ACTIVITY: In the entries below, find the line with "IVYBRIDGE, United Kingdom" and the line with "this contract, payable"; reproduce those two lines and all lines between them exactly, without pictures.
---------------
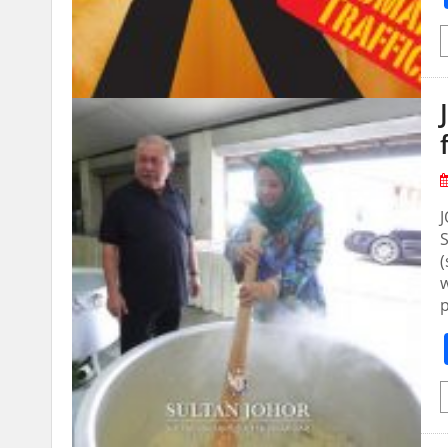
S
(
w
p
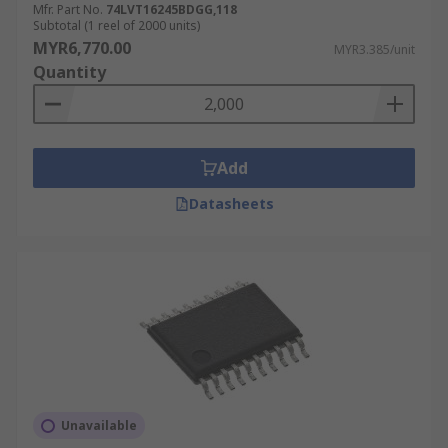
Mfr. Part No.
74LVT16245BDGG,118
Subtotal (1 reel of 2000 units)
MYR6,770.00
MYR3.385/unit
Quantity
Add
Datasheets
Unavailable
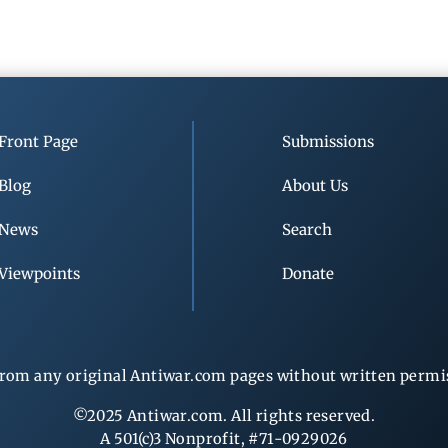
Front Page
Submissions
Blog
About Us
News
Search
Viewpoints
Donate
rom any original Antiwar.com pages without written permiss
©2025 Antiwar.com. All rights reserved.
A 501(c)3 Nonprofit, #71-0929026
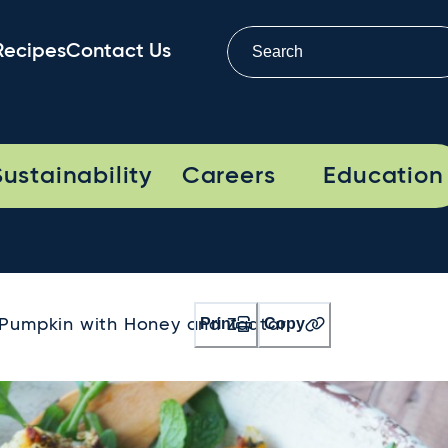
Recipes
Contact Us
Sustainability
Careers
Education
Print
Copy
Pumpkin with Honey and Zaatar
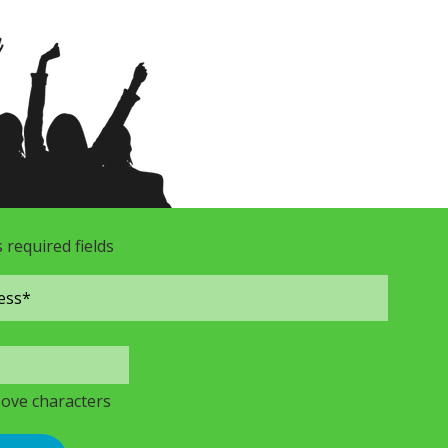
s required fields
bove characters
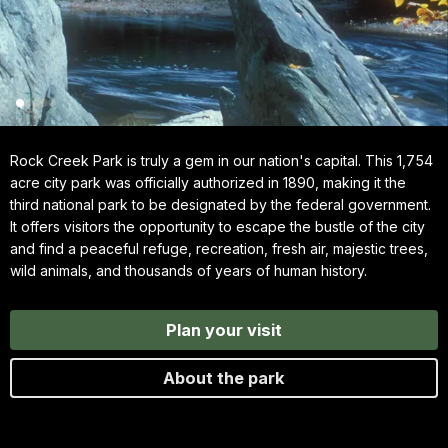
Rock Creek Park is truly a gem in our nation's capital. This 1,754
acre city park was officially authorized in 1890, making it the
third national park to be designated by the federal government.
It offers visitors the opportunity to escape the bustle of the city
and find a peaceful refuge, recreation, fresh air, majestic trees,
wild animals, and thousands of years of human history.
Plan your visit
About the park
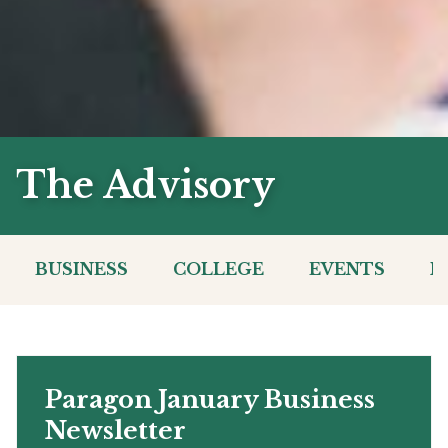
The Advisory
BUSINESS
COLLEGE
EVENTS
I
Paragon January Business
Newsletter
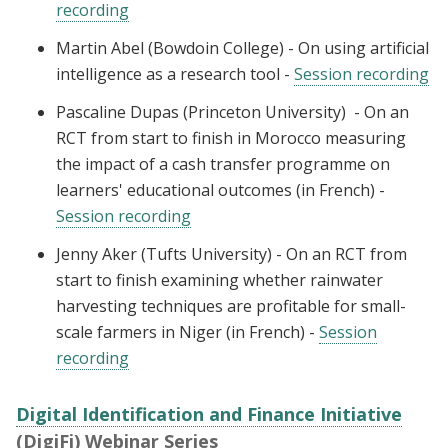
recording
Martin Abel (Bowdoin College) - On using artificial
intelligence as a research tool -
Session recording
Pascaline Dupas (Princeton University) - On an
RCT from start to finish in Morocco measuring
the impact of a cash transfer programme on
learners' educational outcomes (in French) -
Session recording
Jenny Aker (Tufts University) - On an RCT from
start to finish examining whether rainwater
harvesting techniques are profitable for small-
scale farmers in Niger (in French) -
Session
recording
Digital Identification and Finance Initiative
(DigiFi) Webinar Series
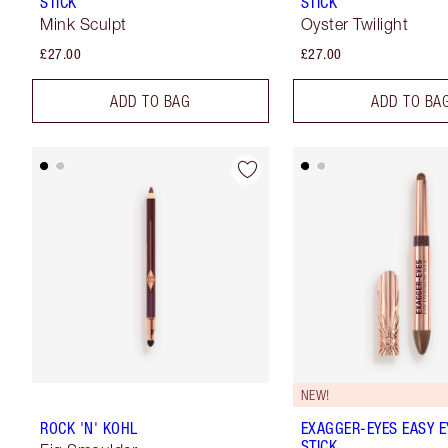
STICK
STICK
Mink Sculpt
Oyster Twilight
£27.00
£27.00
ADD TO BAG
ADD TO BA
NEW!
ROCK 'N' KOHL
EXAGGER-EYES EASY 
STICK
---------------
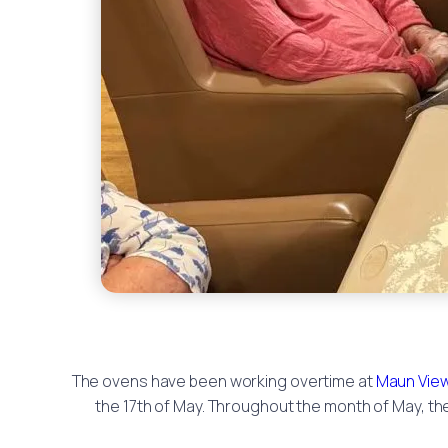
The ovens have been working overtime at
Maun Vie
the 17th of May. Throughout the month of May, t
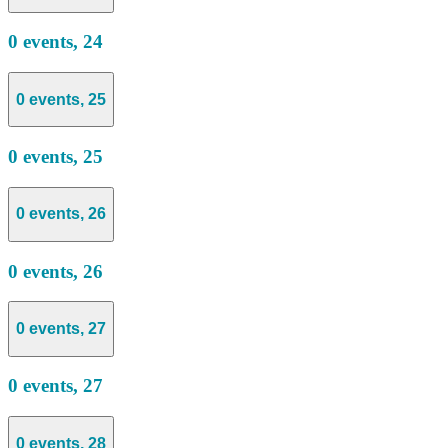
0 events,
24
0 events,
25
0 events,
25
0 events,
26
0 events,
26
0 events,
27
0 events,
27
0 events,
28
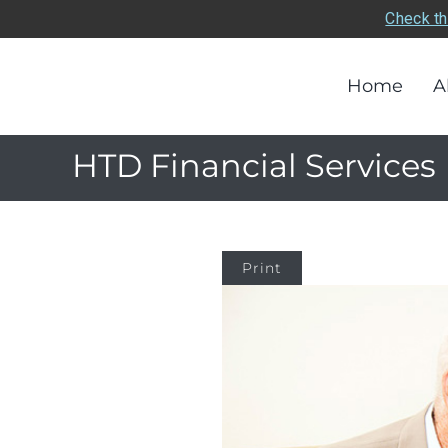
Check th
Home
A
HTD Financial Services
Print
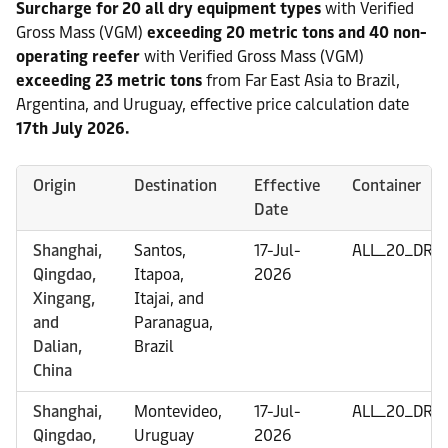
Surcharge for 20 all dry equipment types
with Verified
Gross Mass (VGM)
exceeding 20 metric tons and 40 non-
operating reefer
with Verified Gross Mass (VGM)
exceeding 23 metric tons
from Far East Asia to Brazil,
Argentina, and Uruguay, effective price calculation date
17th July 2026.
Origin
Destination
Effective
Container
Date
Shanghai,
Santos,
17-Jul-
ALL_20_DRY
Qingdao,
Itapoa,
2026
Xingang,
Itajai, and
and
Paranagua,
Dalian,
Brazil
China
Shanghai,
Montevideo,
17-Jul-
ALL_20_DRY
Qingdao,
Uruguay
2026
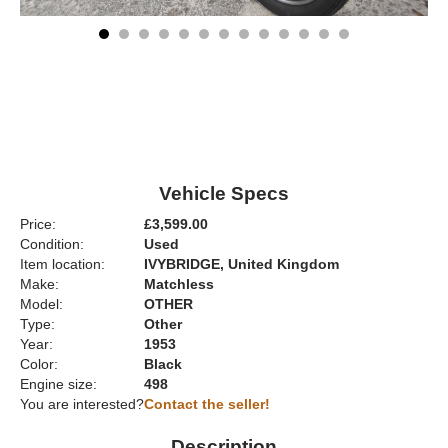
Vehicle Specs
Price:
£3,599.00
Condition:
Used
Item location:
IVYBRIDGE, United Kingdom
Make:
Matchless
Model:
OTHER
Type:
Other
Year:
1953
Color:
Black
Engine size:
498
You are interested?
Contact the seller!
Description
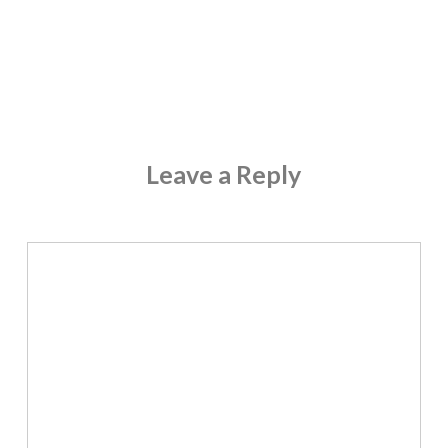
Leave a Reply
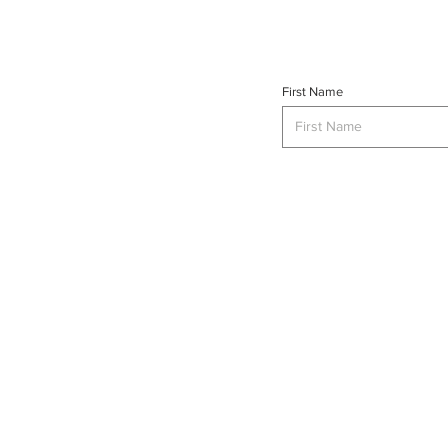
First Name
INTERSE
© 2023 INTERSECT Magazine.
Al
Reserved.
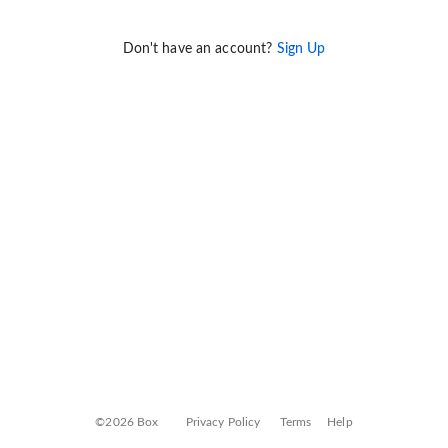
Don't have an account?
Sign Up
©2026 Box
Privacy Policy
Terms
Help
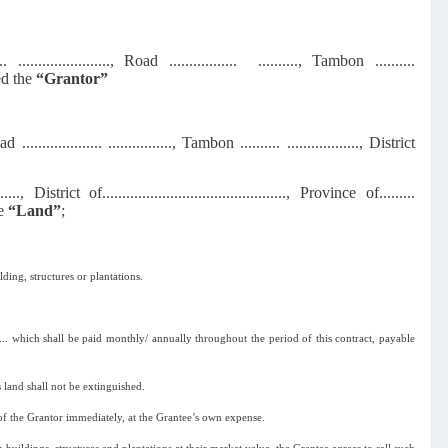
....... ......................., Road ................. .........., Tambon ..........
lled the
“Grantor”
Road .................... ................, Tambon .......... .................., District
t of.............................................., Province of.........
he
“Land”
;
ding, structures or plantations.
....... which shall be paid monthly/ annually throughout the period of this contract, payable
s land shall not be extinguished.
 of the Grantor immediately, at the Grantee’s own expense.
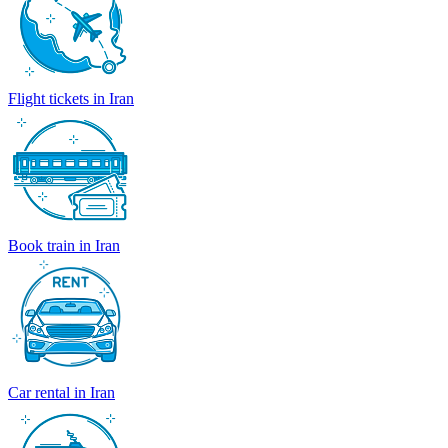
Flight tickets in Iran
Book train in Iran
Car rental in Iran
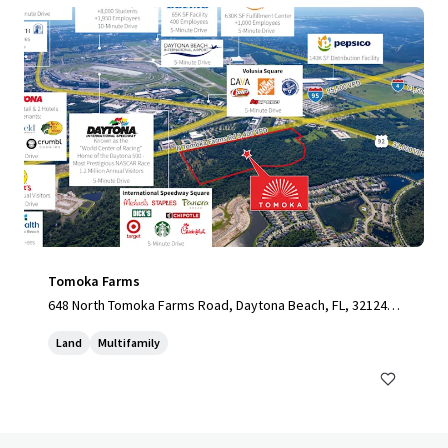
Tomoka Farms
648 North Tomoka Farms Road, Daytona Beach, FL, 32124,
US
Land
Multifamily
---------------
RESPONSE AREA:
IVYBRIDGE, United Kingdom
Make:
Matchless
Model:
OTHER
Type:
Other
Year:
1953
Color:
Black
Engine size:
498
You are interested?
Contact the seller!
Description
Leave a Reply
First Name
INTERSE
© 2023 INTERSECT Magazine.
Al
Reserved.
Don't have an account?
Sign Up
©2026 Box
Privacy Policy
Terms
Help
....... ......................., Road ................. .........., Tambon ..........
lled the
“Grantor”
Road .................... ................, Tambon .......... .................., District
t of.............................................., Province of.........
he
“Land”
;
ding, structures or plantations.
....... which shall be paid monthly/ annually throughout the period of this contract, payable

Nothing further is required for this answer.